Task item:
Once the line containing "столиці повертається" is found in the records below, return it and each following line exactly, up to and including the line containing "Brockmann, Pilar Colino, Michelle", and nothing else.

Material shown:

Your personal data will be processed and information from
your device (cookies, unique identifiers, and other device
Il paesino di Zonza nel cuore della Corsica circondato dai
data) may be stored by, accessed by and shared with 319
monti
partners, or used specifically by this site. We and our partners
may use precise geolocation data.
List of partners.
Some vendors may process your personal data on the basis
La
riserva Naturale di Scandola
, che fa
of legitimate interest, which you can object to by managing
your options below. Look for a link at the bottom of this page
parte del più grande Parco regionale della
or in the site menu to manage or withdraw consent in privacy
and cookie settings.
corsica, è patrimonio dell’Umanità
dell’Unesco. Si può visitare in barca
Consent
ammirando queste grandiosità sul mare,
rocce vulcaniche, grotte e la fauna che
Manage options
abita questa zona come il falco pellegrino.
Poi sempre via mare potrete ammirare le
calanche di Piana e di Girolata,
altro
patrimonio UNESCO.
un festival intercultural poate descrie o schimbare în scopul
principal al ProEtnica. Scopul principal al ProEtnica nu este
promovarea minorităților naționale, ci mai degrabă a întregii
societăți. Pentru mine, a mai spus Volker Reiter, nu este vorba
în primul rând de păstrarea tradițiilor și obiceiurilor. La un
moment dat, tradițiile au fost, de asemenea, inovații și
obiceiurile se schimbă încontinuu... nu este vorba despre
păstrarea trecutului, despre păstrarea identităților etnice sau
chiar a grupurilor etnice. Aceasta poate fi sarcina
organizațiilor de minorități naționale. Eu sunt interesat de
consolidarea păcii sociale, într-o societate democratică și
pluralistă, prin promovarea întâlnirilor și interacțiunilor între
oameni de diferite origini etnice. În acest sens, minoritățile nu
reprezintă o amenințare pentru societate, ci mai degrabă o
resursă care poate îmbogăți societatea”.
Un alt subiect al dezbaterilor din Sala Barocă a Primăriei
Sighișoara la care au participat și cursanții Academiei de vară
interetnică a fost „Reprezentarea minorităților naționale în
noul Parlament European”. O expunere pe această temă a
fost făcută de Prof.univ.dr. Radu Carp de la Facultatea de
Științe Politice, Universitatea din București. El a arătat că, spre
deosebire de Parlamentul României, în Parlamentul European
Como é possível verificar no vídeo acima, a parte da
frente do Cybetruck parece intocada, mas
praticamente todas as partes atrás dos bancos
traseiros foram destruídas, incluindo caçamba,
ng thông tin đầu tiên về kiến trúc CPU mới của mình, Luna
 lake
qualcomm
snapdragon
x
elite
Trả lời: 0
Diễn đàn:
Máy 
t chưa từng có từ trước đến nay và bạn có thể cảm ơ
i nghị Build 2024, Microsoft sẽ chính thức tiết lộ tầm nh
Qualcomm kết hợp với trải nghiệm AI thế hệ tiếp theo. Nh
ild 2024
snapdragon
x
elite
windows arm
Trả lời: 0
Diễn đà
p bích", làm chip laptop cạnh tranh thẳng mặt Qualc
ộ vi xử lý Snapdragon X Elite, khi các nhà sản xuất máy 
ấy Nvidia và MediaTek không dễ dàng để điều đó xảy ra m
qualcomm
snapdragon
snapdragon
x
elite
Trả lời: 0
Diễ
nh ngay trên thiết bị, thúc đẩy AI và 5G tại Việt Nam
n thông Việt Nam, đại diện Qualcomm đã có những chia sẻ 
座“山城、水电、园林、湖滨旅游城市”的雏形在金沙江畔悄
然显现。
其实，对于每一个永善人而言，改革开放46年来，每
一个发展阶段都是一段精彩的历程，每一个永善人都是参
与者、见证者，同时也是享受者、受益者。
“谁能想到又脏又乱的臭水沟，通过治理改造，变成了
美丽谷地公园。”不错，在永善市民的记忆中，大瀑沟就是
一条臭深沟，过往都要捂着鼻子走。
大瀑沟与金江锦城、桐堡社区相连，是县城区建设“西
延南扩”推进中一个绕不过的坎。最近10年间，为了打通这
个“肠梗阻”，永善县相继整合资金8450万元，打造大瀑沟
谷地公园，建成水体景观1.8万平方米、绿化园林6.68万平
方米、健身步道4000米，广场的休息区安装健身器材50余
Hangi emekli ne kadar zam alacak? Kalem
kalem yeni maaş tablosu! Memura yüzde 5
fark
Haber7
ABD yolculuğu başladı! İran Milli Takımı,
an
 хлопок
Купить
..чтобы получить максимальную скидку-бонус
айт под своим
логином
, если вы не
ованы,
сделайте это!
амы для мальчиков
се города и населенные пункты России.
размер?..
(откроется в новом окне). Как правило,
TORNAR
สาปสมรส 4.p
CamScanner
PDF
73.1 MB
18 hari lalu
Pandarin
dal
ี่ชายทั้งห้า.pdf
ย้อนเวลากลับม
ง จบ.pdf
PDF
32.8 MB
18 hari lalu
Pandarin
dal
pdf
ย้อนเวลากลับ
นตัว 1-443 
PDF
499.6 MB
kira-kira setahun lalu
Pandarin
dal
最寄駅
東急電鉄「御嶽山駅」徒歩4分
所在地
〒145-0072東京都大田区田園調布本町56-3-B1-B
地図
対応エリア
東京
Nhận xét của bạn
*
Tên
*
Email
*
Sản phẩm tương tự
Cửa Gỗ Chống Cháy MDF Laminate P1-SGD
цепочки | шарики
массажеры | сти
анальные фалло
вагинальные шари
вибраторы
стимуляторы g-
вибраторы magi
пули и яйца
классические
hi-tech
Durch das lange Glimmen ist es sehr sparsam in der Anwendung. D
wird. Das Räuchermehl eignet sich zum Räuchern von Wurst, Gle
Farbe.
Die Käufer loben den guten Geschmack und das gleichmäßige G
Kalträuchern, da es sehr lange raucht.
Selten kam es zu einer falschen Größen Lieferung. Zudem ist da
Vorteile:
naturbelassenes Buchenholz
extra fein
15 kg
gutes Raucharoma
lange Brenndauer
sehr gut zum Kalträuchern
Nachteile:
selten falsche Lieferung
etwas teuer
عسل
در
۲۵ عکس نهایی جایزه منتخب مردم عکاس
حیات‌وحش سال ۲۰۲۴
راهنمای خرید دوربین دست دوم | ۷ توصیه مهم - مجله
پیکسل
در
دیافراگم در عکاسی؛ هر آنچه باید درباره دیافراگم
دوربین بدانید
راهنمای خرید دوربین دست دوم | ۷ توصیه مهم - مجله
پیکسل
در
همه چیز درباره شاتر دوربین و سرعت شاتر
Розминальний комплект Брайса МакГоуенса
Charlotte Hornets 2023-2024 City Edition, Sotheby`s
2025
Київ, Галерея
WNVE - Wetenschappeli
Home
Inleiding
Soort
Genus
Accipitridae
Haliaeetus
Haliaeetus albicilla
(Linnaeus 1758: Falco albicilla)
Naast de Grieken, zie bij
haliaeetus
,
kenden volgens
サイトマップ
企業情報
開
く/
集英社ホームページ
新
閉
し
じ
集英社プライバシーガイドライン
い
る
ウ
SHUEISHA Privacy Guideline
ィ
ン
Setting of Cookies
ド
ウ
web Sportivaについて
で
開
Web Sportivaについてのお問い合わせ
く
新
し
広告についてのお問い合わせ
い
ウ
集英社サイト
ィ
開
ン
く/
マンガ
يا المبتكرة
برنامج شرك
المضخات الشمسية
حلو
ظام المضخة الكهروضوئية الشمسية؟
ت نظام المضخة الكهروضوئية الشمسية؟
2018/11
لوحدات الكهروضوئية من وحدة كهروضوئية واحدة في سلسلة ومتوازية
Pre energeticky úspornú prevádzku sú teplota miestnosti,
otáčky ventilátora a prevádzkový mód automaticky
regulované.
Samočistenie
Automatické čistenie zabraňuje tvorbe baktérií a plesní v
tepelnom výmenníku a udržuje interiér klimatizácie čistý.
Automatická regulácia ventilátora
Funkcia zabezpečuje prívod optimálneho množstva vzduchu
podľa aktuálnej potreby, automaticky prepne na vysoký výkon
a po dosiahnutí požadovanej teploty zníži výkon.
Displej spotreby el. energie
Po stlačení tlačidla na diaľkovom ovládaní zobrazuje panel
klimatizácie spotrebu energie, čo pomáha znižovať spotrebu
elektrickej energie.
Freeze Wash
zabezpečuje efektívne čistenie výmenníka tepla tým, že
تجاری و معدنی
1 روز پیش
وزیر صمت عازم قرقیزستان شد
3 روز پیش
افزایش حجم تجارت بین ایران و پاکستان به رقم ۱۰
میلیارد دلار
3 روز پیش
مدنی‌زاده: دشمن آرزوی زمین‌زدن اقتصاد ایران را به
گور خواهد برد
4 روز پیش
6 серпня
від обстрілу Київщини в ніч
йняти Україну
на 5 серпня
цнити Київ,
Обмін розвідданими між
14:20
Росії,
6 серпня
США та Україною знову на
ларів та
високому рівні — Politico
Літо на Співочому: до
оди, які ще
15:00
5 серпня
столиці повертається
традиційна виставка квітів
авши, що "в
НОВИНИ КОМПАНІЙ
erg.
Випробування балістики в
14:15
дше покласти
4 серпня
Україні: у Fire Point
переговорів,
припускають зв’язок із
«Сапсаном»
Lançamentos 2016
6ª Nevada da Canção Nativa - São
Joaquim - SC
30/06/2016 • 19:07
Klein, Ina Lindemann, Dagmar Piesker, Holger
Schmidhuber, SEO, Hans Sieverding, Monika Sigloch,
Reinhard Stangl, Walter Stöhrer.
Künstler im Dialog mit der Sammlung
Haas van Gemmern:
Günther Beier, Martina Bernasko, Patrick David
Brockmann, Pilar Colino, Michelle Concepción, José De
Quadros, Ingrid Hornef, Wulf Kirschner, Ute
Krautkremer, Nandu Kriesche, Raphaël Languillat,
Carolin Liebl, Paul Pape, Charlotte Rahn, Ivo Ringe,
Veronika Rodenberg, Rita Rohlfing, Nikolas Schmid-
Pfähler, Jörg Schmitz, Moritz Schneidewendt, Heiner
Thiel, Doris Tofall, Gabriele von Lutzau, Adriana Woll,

Answer for this exercise:
столиці повертається
традиційна виставка квітів
авши, що "в
НОВИНИ КОМПАНІЙ
erg.
Випробування балістики в
14:15
дше покласти
4 серпня
Україні: у Fire Point
переговорів,
припускають зв’язок із
«Сапсаном»
Lançamentos 2016
6ª Nevada da Canção Nativa - São
Joaquim - SC
30/06/2016 • 19:07
Klein, Ina Lindemann, Dagmar Piesker, Holger
Schmidhuber, SEO, Hans Sieverding, Monika Sigloch,
Reinhard Stangl, Walter Stöhrer.
Künstler im Dialog mit der Sammlung
Haas van Gemmern:
Günther Beier, Martina Bernasko, Patrick David
Brockmann, Pilar Colino, Michelle Concepción, José De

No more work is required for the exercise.